* start EXTRACT *

Doug Drexler shared an image of this fantastic build on his facebook page!


----------



## JeffBond (Dec 9, 2013)

Ed won an award at Valley Con for this build--well deserved!


----------



## John P (Sep 1, 1999)

A bunch of people who were there are posting pics of this on FB as their favorite of the show!


----------



## Richard Baker (Aug 8, 2006)

John P said:


> A bunch of people who were there are posting pics of this on FB as their favorite of the show!


Not surprising- out of the box concept, brilliantly designed and perfect execution!


----------



## Milton Fox Racing (May 27, 2014)

Congrates on the recognition and honor. Can we see a picture of the award? :lurk5:


----------



## edwhitefire (Jan 23, 2004)

I only just saw this post (I haven't been on in a while, been busy at my day job and have been trying to come up with something new). Will post a new pic tomorrow.


----------



## edwhitefire (Jan 23, 2004)

So here are two pics of the final resting place of the Protilus in the living room display niche, with it's medal.
Thanks for all your support!
Now on to the next project (as soon as I figure out what it is...?)


----------



## jimkirk (May 27, 2010)

I used Micro Mark's rivet decals and they probably would have looked more in scale.
The sheets have different scale rivets and they are raised detail and not just a decal.
I used some on the lower bow panels I scratch built for my Proteus.


----------



## edwhitefire (Jan 23, 2004)

Wow, looks nice! At the time I was looking for the big rivet steam punkish look so I was okay with the rivet size as it was more indicative of the Nautilus look.
I had spent months looking for rivets the right size, and even had done one complete hull, top and bottom with smaller ones that I had grown on my 3D printer, but in the end there was far too much flash to sand off and finishing that hull would be a nightmare, so I restarted with a new hull in a different direction. I liked how it turned out.
Yours is looking cool!


----------



## pob63 (Jan 2, 2008)

Congratulations! I knew your Protilus would be a sure fire winner. Since you kit bashed a Proteus to look more like a Nautilus, for your next project, why not do the reverse and kit bash a Nautilus to look more a Proteus?


----------



## steviesteve (Apr 27, 2009)

Ed, your work is phenomenal, and the paint gorgeous! Congrats on the win! I'm looking forward to your next project!


----------

* end EXTRACT *

§ **THE REQUEST**
List each distinct username that heads a post in the forum thread above, naming each one only once.

* start EXTRACTED INFORMATION *

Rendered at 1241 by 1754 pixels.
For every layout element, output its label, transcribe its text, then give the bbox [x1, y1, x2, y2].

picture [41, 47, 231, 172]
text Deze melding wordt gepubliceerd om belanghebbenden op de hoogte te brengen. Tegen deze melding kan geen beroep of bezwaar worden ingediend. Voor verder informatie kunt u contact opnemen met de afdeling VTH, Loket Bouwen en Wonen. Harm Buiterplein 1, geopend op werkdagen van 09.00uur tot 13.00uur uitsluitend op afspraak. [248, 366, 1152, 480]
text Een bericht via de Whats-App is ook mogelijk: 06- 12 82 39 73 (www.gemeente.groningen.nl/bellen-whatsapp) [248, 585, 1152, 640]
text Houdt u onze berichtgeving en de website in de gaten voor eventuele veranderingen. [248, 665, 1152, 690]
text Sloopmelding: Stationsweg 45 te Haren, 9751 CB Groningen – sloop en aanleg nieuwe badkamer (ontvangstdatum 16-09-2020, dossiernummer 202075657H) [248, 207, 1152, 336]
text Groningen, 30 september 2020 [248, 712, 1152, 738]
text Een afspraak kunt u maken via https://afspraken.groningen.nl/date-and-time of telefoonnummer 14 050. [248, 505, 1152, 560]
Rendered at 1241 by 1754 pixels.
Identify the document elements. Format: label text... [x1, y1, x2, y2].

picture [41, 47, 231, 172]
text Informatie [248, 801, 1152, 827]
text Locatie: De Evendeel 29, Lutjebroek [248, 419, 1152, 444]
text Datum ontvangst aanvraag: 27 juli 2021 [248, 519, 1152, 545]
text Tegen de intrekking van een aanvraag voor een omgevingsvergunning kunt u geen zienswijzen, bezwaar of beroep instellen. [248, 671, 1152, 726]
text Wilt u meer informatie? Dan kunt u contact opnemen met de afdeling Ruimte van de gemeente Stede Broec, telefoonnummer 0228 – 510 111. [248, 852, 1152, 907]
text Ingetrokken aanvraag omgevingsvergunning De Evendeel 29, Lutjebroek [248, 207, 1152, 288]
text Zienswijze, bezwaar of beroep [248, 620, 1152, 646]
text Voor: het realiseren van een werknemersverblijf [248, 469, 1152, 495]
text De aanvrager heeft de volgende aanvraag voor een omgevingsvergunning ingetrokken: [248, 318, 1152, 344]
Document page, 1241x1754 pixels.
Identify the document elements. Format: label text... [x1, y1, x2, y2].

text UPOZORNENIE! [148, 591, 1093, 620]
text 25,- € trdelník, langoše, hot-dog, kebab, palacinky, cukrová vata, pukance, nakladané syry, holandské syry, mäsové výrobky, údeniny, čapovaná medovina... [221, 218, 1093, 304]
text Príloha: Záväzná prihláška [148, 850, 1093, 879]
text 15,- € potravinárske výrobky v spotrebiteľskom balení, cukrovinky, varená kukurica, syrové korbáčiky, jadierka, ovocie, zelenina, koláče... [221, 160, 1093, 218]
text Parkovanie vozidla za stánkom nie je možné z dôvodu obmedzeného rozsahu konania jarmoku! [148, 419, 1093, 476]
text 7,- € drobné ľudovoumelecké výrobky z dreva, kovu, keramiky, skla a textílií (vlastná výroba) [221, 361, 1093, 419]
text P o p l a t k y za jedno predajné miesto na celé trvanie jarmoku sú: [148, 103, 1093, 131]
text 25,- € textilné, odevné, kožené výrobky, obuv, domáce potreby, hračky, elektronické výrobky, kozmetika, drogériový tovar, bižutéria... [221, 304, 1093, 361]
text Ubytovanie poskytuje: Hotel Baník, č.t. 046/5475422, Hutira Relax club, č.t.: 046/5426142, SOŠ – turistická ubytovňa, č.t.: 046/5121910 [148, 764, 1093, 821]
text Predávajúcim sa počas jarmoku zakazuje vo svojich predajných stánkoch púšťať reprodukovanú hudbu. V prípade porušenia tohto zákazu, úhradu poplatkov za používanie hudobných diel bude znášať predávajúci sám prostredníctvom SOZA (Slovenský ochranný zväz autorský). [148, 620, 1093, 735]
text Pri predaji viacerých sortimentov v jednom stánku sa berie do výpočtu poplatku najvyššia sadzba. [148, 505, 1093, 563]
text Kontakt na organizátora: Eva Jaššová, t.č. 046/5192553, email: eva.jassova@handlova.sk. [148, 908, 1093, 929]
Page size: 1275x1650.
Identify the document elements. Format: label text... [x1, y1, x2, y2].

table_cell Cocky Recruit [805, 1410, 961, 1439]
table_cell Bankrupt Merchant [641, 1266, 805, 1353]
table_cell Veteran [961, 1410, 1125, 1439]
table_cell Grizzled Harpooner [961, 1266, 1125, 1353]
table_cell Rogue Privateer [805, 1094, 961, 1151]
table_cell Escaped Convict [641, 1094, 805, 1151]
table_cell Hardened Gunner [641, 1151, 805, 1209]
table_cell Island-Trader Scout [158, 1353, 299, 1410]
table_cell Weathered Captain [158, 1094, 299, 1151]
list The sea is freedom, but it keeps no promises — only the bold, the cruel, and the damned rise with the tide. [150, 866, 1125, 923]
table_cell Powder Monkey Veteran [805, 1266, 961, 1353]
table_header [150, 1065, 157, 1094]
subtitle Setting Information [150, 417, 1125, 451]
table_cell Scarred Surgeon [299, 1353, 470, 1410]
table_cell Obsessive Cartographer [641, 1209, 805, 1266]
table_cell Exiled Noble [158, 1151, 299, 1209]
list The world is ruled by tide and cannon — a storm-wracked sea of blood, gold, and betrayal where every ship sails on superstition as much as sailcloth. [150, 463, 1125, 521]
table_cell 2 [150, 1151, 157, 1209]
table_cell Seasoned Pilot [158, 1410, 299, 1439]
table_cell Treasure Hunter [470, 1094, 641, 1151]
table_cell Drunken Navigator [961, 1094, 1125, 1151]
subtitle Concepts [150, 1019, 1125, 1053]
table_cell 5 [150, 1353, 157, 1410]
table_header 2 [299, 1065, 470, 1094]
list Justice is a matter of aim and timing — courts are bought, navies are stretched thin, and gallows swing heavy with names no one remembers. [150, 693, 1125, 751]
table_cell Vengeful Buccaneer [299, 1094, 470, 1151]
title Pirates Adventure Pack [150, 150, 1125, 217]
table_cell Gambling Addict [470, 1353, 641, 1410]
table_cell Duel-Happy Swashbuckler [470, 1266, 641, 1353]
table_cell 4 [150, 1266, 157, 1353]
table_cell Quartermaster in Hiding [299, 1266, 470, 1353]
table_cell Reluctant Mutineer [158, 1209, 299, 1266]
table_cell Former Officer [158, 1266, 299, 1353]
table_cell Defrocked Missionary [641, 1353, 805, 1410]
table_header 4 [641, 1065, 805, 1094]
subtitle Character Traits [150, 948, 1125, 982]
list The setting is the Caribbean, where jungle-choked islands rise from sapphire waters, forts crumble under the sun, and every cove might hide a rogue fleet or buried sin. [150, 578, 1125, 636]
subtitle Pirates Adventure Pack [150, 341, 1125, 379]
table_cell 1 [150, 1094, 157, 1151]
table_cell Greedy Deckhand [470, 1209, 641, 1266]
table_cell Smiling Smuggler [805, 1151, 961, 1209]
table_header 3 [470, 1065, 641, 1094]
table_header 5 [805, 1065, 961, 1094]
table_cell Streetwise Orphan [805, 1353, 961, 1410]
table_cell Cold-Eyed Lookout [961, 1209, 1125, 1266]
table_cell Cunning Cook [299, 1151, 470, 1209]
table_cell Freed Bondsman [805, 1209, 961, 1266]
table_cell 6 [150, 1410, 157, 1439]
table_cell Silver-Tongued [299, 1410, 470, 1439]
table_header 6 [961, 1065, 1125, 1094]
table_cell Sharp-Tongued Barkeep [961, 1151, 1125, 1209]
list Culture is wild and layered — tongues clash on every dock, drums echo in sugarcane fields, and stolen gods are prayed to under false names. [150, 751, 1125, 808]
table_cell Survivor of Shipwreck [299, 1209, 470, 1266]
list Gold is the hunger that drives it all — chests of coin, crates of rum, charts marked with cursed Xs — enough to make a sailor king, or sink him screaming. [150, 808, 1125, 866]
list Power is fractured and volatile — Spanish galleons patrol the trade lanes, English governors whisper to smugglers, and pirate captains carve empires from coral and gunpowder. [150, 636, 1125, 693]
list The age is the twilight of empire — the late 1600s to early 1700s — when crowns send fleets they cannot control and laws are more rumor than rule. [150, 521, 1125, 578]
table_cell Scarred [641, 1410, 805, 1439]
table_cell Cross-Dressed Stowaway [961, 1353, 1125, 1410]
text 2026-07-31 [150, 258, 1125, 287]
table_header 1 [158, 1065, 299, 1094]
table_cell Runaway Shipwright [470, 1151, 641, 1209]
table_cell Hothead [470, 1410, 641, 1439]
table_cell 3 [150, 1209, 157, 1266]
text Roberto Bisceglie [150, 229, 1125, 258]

* end EXTRACTED INFORMATION *

§ **EXERCISE SOLUTION**
JeffBond, John P, Richard Baker, Milton Fox Racing, edwhitefire, jimkirk, pob63, steviesteve